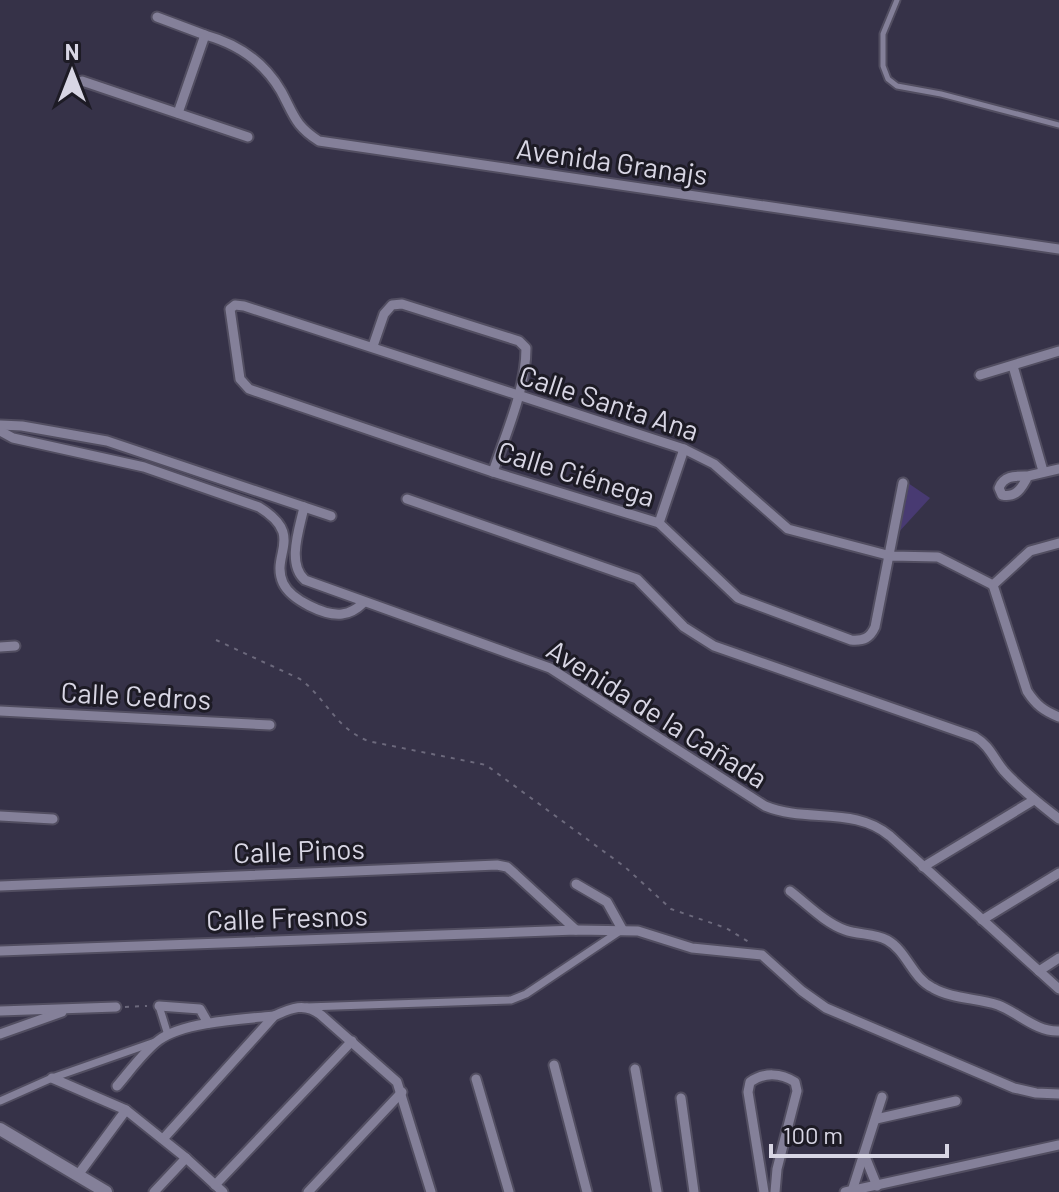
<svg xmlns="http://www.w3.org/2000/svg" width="1059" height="1192" font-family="Barlow,sans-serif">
  <rect width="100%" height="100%" fill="#363248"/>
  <polygon fill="#483a72" points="908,483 930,498 897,534"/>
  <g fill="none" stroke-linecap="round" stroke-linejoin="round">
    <defs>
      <polyline id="service" points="897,0 883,34 883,66 888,79 897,86 941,94 1059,125"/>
      <g id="pedestrian">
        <polyline points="159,1006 168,1035"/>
        <polyline points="307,1007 511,1000 526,994 620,931"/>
        <polyline points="0,1101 52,1078 155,1042"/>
      </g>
      <g id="minor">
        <polyline points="157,17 205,35 178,113"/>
        <path d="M205 35C238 44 264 62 281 91 294 115 295 126 319 141L1059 249"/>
        <polyline points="82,81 248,137"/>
        <path d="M373 346 384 314 392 305 402 304 519 341 526 348C526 389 506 433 493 472"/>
        <polyline points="1013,366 1043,471"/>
        <polyline points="980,375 1059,351"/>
        <polyline points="0,425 22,426 107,441 331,516"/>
        <path d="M0 431 13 438 144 467 259 507C306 536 270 554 283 583 291 600 325 616 342 614 351 613 357 609 363 603"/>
        <path d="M1028 476C1015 476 1004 475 999 488L1002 495C1016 498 1022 488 1028 476L1059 469"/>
        <path d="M903 483 875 627C870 638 864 641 851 640L738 598 659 523 493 472 249 389 240 379 230 309 235 305 244 306 684 449 714 464 788 529 891 556 938 557 993 585"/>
        <path d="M407 499 637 579 684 627 714 646 975 737C990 746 993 758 1004 771 1020 789 1040 804 1059 819"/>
        <path d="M304 507C300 527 286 564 305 580L550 668 765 806C806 823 855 806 890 836L1059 989"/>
        <polyline points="659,523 684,449"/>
        <path d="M993 585 1027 691C1036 705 1044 711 1059 717"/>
        <polyline points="993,585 1030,551 1059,543"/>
        <polyline points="0,647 15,646"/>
        <polyline points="0,711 270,725"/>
        <polyline points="0,816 53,819"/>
        <polyline points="923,867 1034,800"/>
        <polyline points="576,884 607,902 622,929"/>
        <polyline points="0,886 497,865 507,867 515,874 576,930"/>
        <path d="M790 891C807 904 825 923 845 930 859 935 874 933 887 940 907 951 912 978 933 988 952 999 977 998 998 1005 1019 1013 1036 1032 1059 1031"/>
        <polyline points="982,920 1059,873"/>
        <polyline points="0,951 576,930 638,931 692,948 762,955 802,991 826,1008 1014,1088 1036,1093 1059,1094"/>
        <polyline points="1039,971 1059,958"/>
        <polyline points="159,1006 200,1009 208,1023"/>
        <polyline points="0,1011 116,1007"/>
        <polyline points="0,1034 62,1012"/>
        <polyline points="554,1065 587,1192"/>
        <polyline points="635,1069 657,1192"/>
        <polyline points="52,1078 126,1110 186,1158 223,1192"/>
        <polyline points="476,1079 509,1192"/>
        <path d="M117 1086C130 1071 143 1052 159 1040 183 1022 243 1019 274 1016"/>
        <polyline points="681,1098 694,1192"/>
        <polyline points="876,1119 956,1101"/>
        <path d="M163 1139 274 1016C291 1008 305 1002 321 1015L397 1082 431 1192"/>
        <polyline points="864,1154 877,1186"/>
        <polyline points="78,1175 126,1110"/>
        <polyline points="215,1185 352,1041"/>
        <polyline points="852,1191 882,1097"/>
        <polyline points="154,1192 186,1158"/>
        <polyline points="308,1192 402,1092"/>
        <path d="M764 1192 748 1092 750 1082C764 1072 781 1073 795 1082L797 1091 777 1169 775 1192"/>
        <polyline points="845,1192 1059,1145"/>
      </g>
      <polyline id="tertiary" points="0,1129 106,1192"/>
    </defs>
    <use href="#service" stroke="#524e61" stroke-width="9"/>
    <use href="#pedestrian" stroke="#524e61" stroke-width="11"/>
    <use href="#minor" stroke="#524e61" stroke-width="13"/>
    <use href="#tertiary" stroke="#524e61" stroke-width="16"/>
    <g stroke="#6c697c" stroke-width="2" stroke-dasharray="4 6" stroke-linecap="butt">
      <path d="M216 640 300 679C327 699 334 727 368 741L486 765 625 867 671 909 726 928 752 944"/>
      <polyline points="125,1007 147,1006"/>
    </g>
    <use href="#service" stroke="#848099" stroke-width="5"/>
    <use href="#pedestrian" stroke="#848099" stroke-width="7"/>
    <use href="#minor" stroke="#848099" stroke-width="9"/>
    <use href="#tertiary" stroke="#848099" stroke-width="12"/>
  </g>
  <g text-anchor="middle" stroke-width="6" stroke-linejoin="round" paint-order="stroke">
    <g font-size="28" fill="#d8d6e4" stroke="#1d1b25">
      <text transform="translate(612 162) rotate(8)" y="10">Avenida Granajs</text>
      <text transform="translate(609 403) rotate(18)" y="10">Calle Santa Ana</text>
      <text transform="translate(576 474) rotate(17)" y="10">Calle Ciénega</text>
      <text transform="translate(136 696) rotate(3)" y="10">Calle Cedros</text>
      <text transform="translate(657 714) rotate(32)" y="10">Avenida de la Cañada</text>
      <text transform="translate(299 851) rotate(-2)" y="10">Calle Pinos</text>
      <text transform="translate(287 918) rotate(-2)" y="10">Calle Fresnos</text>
    </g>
  </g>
  <g transform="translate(72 72)" stroke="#1d1b25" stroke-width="6" paint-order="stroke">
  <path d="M0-6L14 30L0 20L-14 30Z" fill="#d8d6e4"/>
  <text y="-12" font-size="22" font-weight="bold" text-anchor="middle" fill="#d8d6e4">N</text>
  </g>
  <path d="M771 1144v12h176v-12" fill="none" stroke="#d8d6e4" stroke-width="4"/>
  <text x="783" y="1144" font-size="24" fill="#d8d6e4" stroke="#1d1b25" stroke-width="6" paint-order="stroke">100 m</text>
</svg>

§ **Exercise details**
Return all the data exactly, pictures omitted.

§ **Solution for this task**
<svg xmlns="http://www.w3.org/2000/svg" width="1059" height="1192" font-family="Barlow,sans-serif">
  <rect width="100%" height="100%" fill="#363248"/>
  <polygon fill="#483a72" points="908,483 930,498 897,534"/>
  <g fill="none" stroke-linecap="round" stroke-linejoin="round">
    <defs>
      <polyline id="service" points="897,0 883,34 883,66 888,79 897,86 941,94 1059,125"/>
      <g id="pedestrian">
        <polyline points="159,1006 168,1035"/>
        <polyline points="307,1007 511,1000 526,994 620,931"/>
        <polyline points="0,1101 52,1078 155,1042"/>
      </g>
      <g id="minor">
        <polyline points="157,17 205,35 178,113"/>
        <path d="M205 35C238 44 264 62 281 91 294 115 295 126 319 141L1059 249"/>
        <polyline points="82,81 248,137"/>
        <path d="M373 346 384 314 392 305 402 304 519 341 526 348C526 389 506 433 493 472"/>
        <polyline points="1013,366 1043,471"/>
        <polyline points="980,375 1059,351"/>
        <polyline points="0,425 22,426 107,441 331,516"/>
        <path d="M0 431 13 438 144 467 259 507C306 536 270 554 283 583 291 600 325 616 342 614 351 613 357 609 363 603"/>
        <path d="M1028 476C1015 476 1004 475 999 488L1002 495C1016 498 1022 488 1028 476L1059 469"/>
        <path d="M903 483 875 627C870 638 864 641 851 640L738 598 659 523 493 472 249 389 240 379 230 309 235 305 244 306 684 449 714 464 788 529 891 556 938 557 993 585"/>
        <path d="M407 499 637 579 684 627 714 646 975 737C990 746 993 758 1004 771 1020 789 1040 804 1059 819"/>
        <path d="M304 507C300 527 286 564 305 580L550 668 765 806C806 823 855 806 890 836L1059 989"/>
        <polyline points="659,523 684,449"/>
        <path d="M993 585 1027 691C1036 705 1044 711 1059 717"/>
        <polyline points="993,585 1030,551 1059,543"/>
        <polyline points="0,647 15,646"/>
        <polyline points="0,711 270,725"/>
        <polyline points="0,816 53,819"/>
        <polyline points="923,867 1034,800"/>
        <polyline points="576,884 607,902 622,929"/>
        <polyline points="0,886 497,865 507,867 515,874 576,930"/>
        <path d="M790 891C807 904 825 923 845 930 859 935 874 933 887 940 907 951 912 978 933 988 952 999 977 998 998 1005 1019 1013 1036 1032 1059 1031"/>
        <polyline points="982,920 1059,873"/>
        <polyline points="0,951 576,930 638,931 692,948 762,955 802,991 826,1008 1014,1088 1036,1093 1059,1094"/>
        <polyline points="1039,971 1059,958"/>
        <polyline points="159,1006 200,1009 208,1023"/>
        <polyline points="0,1011 116,1007"/>
        <polyline points="0,1034 62,1012"/>
        <polyline points="554,1065 587,1192"/>
        <polyline points="635,1069 657,1192"/>
        <polyline points="52,1078 126,1110 186,1158 223,1192"/>
        <polyline points="476,1079 509,1192"/>
        <path d="M117 1086C130 1071 143 1052 159 1040 183 1022 243 1019 274 1016"/>
        <polyline points="681,1098 694,1192"/>
        <polyline points="876,1119 956,1101"/>
        <path d="M163 1139 274 1016C291 1008 305 1002 321 1015L397 1082 431 1192"/>
        <polyline points="864,1154 877,1186"/>
        <polyline points="78,1175 126,1110"/>
        <polyline points="215,1185 352,1041"/>
        <polyline points="852,1191 882,1097"/>
        <polyline points="154,1192 186,1158"/>
        <polyline points="308,1192 402,1092"/>
        <path d="M764 1192 748 1092 750 1082C764 1072 781 1073 795 1082L797 1091 777 1169 775 1192"/>
        <polyline points="845,1192 1059,1145"/>
      </g>
      <polyline id="tertiary" points="0,1129 106,1192"/>
    </defs>
    <use href="#service" stroke="#524e61" stroke-width="9"/>
    <use href="#pedestrian" stroke="#524e61" stroke-width="11"/>
    <use href="#minor" stroke="#524e61" stroke-width="13"/>
    <use href="#tertiary" stroke="#524e61" stroke-width="16"/>
    <g stroke="#6c697c" stroke-width="2" stroke-dasharray="4 6" stroke-linecap="butt">
      <path d="M216 640 300 679C327 699 334 727 368 741L486 765 625 867 671 909 726 928 752 944"/>
      <polyline points="125,1007 147,1006"/>
    </g>
    <use href="#service" stroke="#848099" stroke-width="5"/>
    <use href="#pedestrian" stroke="#848099" stroke-width="7"/>
    <use href="#minor" stroke="#848099" stroke-width="9"/>
    <use href="#tertiary" stroke="#848099" stroke-width="12"/>
  </g>
  <g text-anchor="middle" stroke-width="6" stroke-linejoin="round" paint-order="stroke">
    <g font-size="28" fill="#d8d6e4" stroke="#1d1b25">
      <text transform="translate(612 162) rotate(8)" y="10">Avenida Granajs</text>
      <text transform="translate(609 403) rotate(18)" y="10">Calle Santa Ana</text>
      <text transform="translate(576 474) rotate(17)" y="10">Calle Ciénega</text>
      <text transform="translate(136 696) rotate(3)" y="10">Calle Cedros</text>
      <text transform="translate(657 714) rotate(32)" y="10">Avenida de la Cañada</text>
      <text transform="translate(299 851) rotate(-2)" y="10">Calle Pinos</text>
      <text transform="translate(287 918) rotate(-2)" y="10">Calle Fresnos</text>
    </g>
  </g>
  <g transform="translate(72 72)" stroke="#1d1b25" stroke-width="6" paint-order="stroke">
  <path d="M0-6L14 30L0 20L-14 30Z" fill="#d8d6e4"/>
  <text y="-12" font-size="22" font-weight="bold" text-anchor="middle" fill="#d8d6e4">N</text>
  </g>
  <path d="M771 1144v12h176v-12" fill="none" stroke="#d8d6e4" stroke-width="4"/>
  <text x="783" y="1144" font-size="24" fill="#d8d6e4" stroke="#1d1b25" stroke-width="6" paint-order="stroke">100 m</text>
</svg>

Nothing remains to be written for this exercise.